Football’s rule-making body IFAB has decided to undertake a major review of the offside law in order to “foster the spirit of attacking play”.
IFAB (International Football Association Board) will hold consultations over the next 12 months on the law with proposals expected at the end of that process.
At the 134th general meeting of the lawmaking body in Belfast, David Elleray, who is technical director at IFAB, said the aim was to look at offside in a philosophical manner given the introduction of VAR.
“Assistant referees were always told (in the past), ‘if in doubt, give the benefit of doubt to the attacking team’. What technology, VAR and non-VAR, has done is actually take that doubt away.
“Ideas about how you judge offside, in one sense, won’t change because you will always have the question of where do you draw the line?
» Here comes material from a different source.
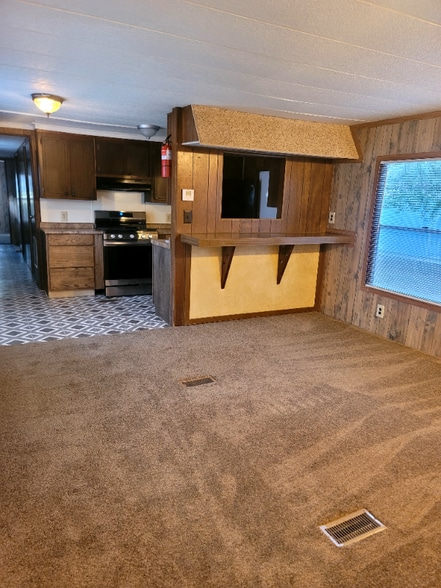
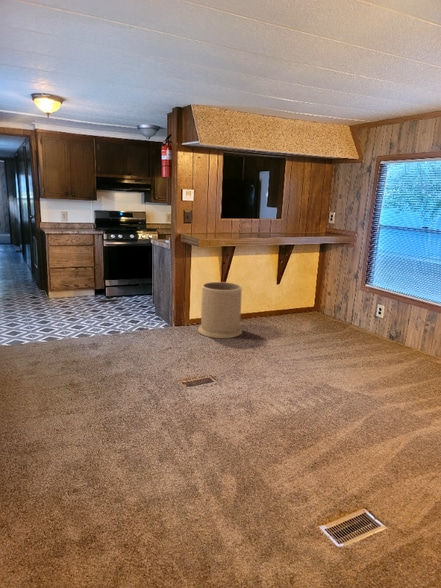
+ trash can [197,281,243,339]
“Football is saying to us that we don’t think that your toe being two centimetres in front of the end of a defender is a significant enough advantage to be penalised.
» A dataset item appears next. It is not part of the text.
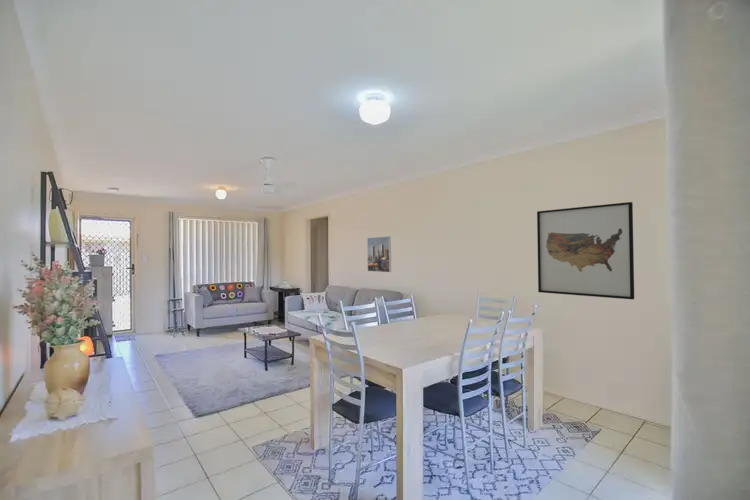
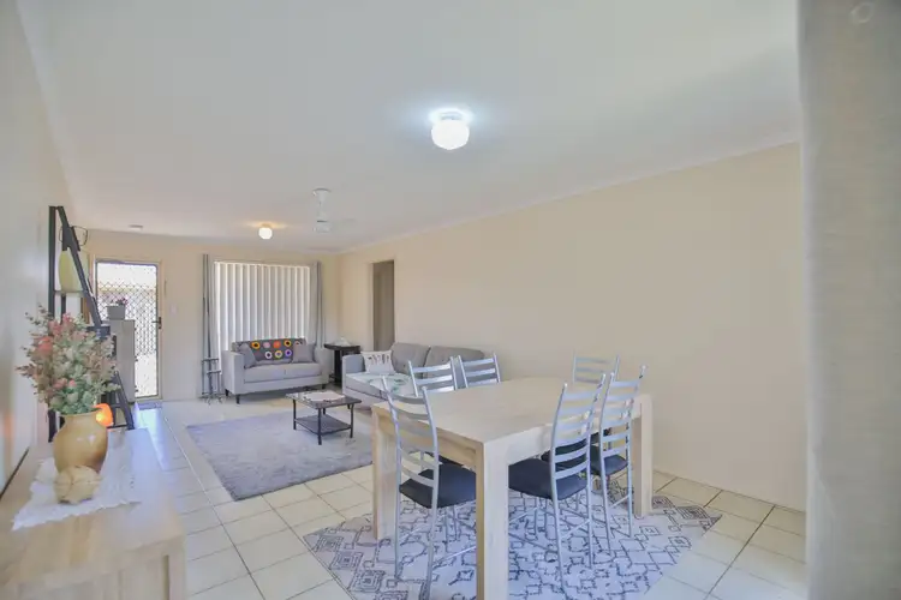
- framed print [366,235,392,273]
- wall art [536,201,635,300]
“It is not going to change the accuracy it is saying, philosophically how do we want offside? Is it appropriate for us to say, can we change the law to restore more benefit to attacking football?”
The organisation also said it will try out the use of additional substitutions for concussion cases with FIFA saying it is ready to introduce trials at this year’s Olympic Games starting in July.
The idea is for any withdrawal of a concussed player not to count against a team’s regular total of three subs.